→ Trecho do documento
————

03 fevereiro 2019

 

Do engenho dos políticos actuais




Onde se fala do virtuosismo de muitos dos nossos políticos


Cousa assaz nobre na nossa vivência colectiva é a forma verdadeiramente heroica com que muitos dos nossos políticos se entregam à defesa do seu ideário e do conjunto de valores que entendem dever nortear os destinos da nossa Pátria e fomentar a felicidade do nosso povo. Na verdade, eles não se poupam a esforços e sacrifícios, correndo de um lado para o outro, farejando desgraças e misérias, denunciando injustiças e prepotências, fustigando desatenções e atropelos, identificando-se com os que sofrem, pondo a alma de luto pelos que morrem, suportando banhos de multidões, gastando saliva em beijos sem fim e cansando os braços em amplexos incontáveis, tudo num inexcedível amor ao povo. Mormente em épocas em que vão a votos, sacrificam-se em extremo e às suas famílias, mal comendo, mal dormindo, correndo o país de lés-a-lés, levando a palavra e o conforto das suas pessoas às mais recônditas paragens, lugares por onde Cristo não passou com a sua boa nova e o seu amor universal. Fazem-no, evidentemente, pelo desejo de se tornarem úteis, por uma inexcedívl devoção à causa comum. Nisso estou em desacordo com o que muitos detractores propalam, dizendo que esses calcorreadores incansáveis almejam é o poder e as benesses que ele propicia e, quanto ao mais, não querem saber da sorte do povo para nada.
A uma tal concepção contraponho eu a esses detractores se estariam dispostos a tantos e tão variados sacrifícios, como os que acima aponto, a mero título de exemplo, para se alçarem a cargos de grande responsabilidade e continuarem por essa via a desgastarem-se, a contraírem rugas precoces e prematuros cabelos brancos.

————

→ Dados apresentados
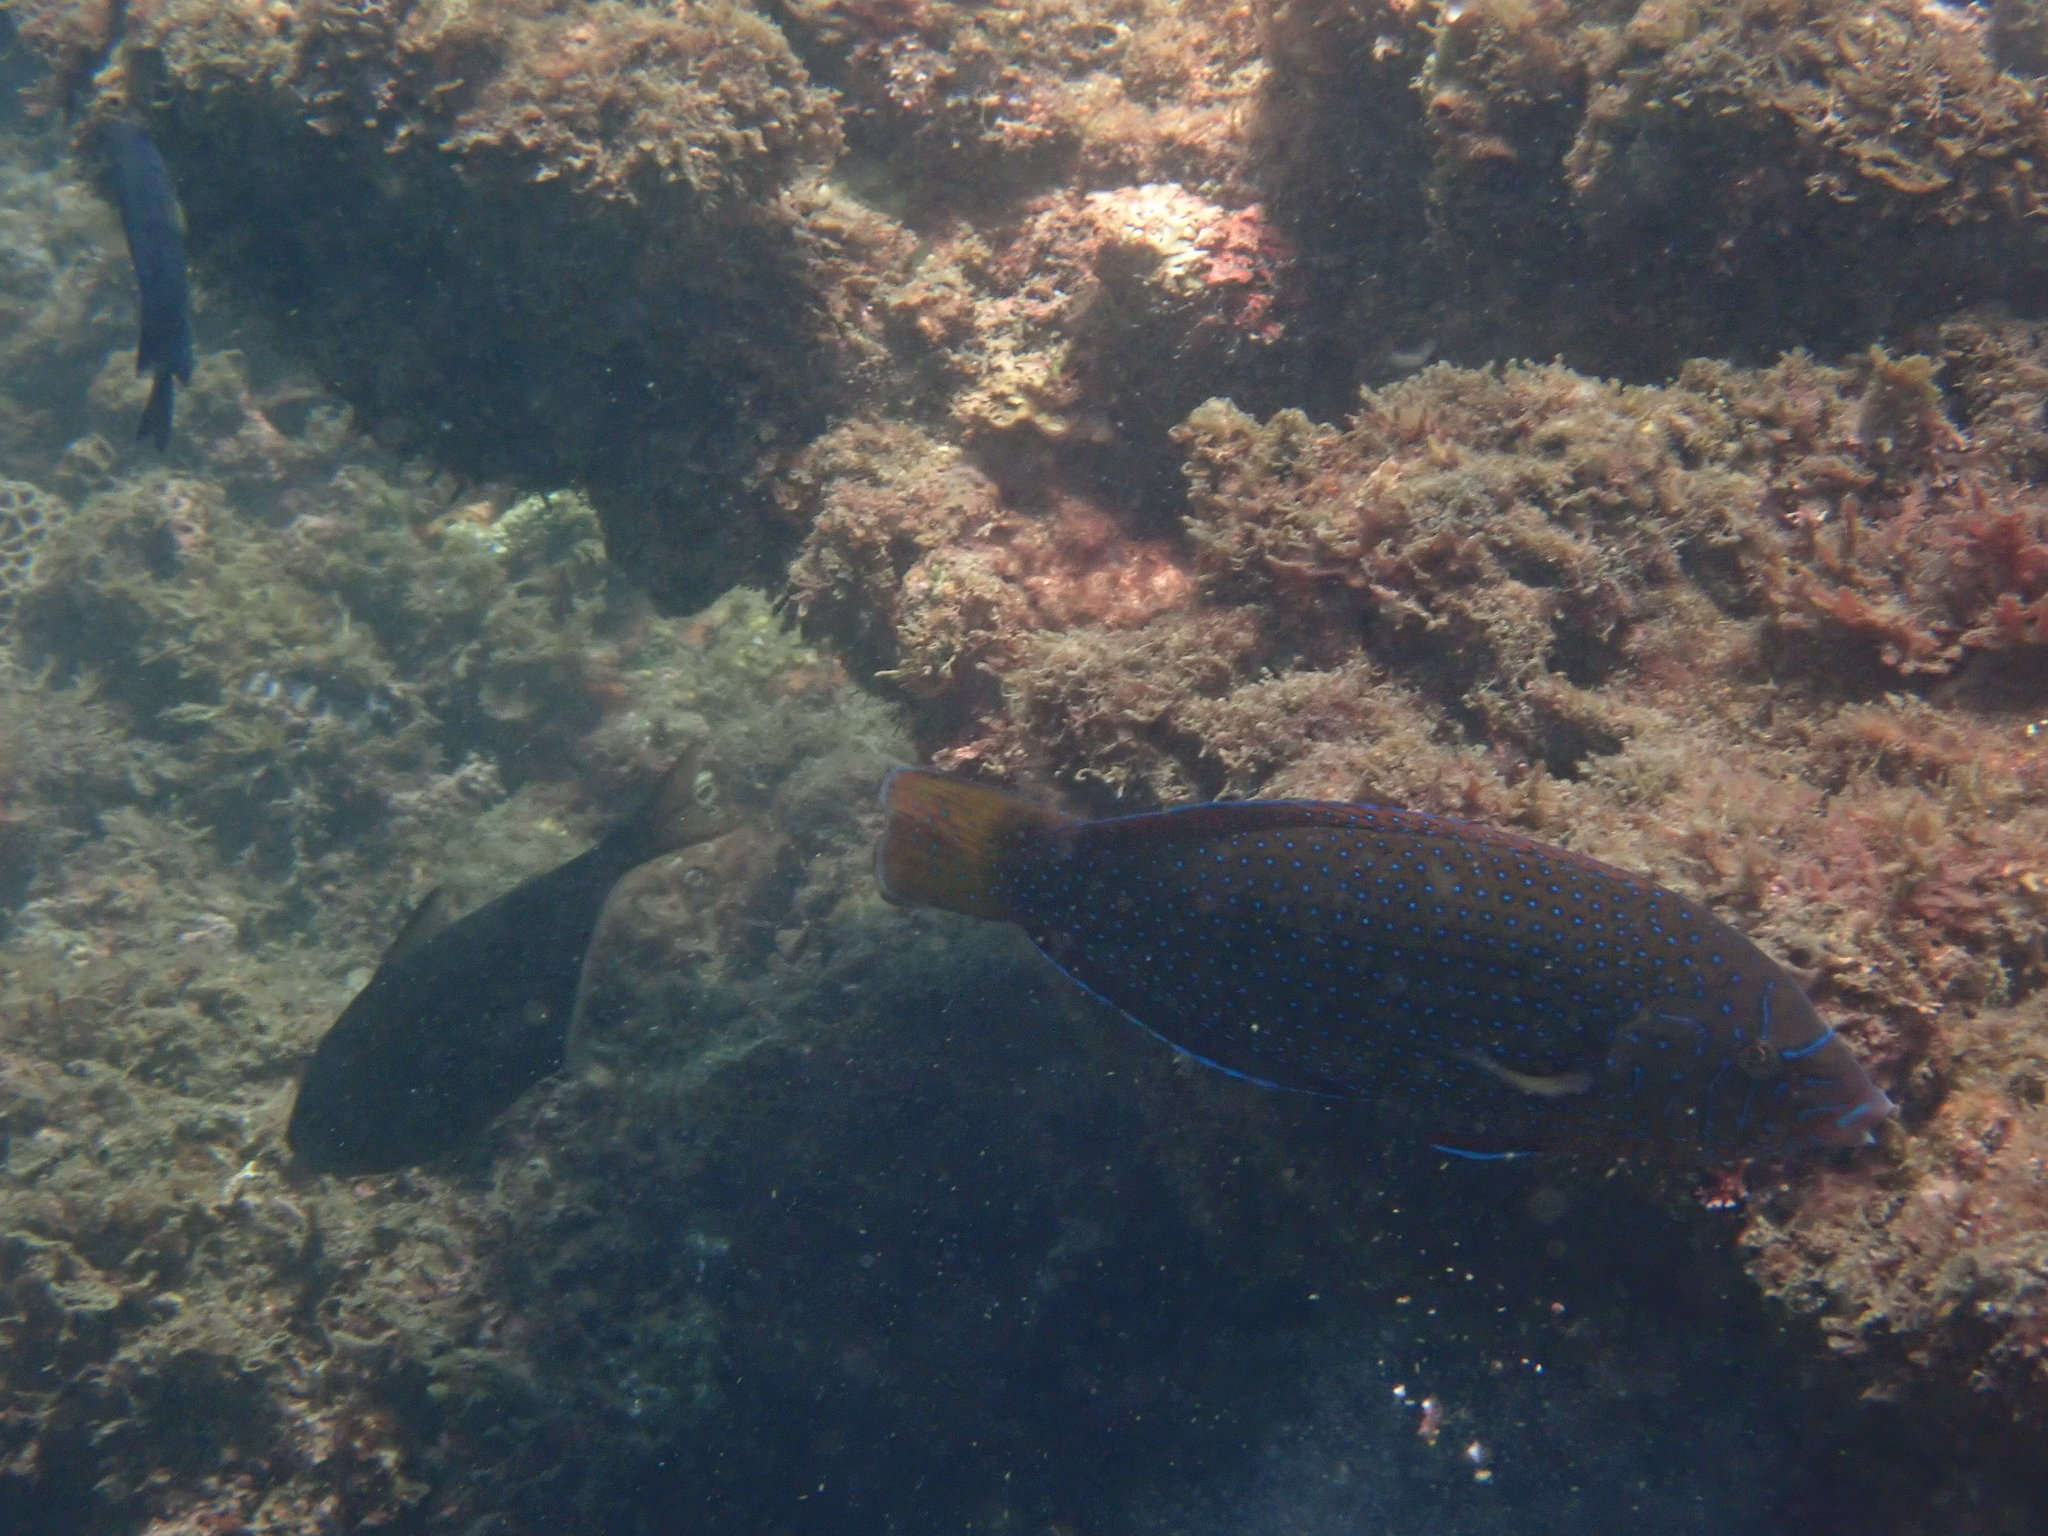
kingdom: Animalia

————

→ Objetivo
Dê a continuação do texto sobre o engenho dos políticos atuais, começando logo após a última frase.

→ Resultado
Acresce que esses nossos representantes sujeitam-se a provas não só duríssimas, como até, por vezes, um tanto rasteiras e comportando risco de parecerem fazer figuras ridículas. Um deles ficou até conhecido como Joãozinho das feiras, por andar de feira em feira, falando com este e com aquele, agora com um toucinheiro e comendo uma talisca de chouriço ou de presunto, logo com uma peixeira e perguntando o preço do carapau e da faneca, mais além com um vendedor de gado e dando uma palmada no lombo de uma vaca.
Outro dos nossos políticos andou à boleia pelas estradas, percorrendo o país de lés-a-lés em variados meios de transporte e conversando com quem lhe dava boleia sobre o incómodo de andar por más estradas, pois as boas, de primeira categoria, ficam caras a quem as utiliza, por se ter de pagar portagens onerosas. Em cada paragem que efectuava para mudar de transporte, tinha numerosos grupos de pessoas que pretendiam inteirar-se da inédita situação e festejar o arrojo desse políiico, que trocara os gabinetes alcatifados da capital pelo contacto directo e rude com quem tem de arrostar com penosas viagens de trabalho. Também os homens das gazetas o aguardavam nos diversos sítios para fazerem as suas reportagens e difundirem a longa e tormentosa viagem pelos meios de comunicação mais abrangentes. Deste modo, o referido político aumentou o seu cabedal popular, do mesmo passo que forjou mais uma curiosa forma de contactar com o povo.
Uma senhora política concorreu a um concurso popular de cozinha e, diante de um público numeroso, fez prova das suas expeditas habilidades culinárias, provando que uma boa política não difere muito de uma boa cozinheira, podendo satisfazer com graça e elegãncia feminina o enorme apetite popular.
Estes exemplos bastam para mostrar que um político que queira realmente vencer o problema moderno da visibilidade e ter uma aproximação, como direi?…, vamos a um adjectivo bem na moda, uma aproximação empática com o povo, demonstrando assim o quanto o preza e quer a sua felicidade, tem de sujeitr-se a provas que não são para todos. É preciso ter endurance e, por vezes, capacidade histriónica.
Quantos de vós, leitores, estariam na disposição de, por amor ao povo, submeter-se a provas deste jaez? Quantos de vós se sentiriam aptos a exibições públicas deste quilate? Haverá alguma benesse, que não seja a desinteressada devoção ao bem comum, que compense esta tão tormentosa necessidade de “dar nas vistas”?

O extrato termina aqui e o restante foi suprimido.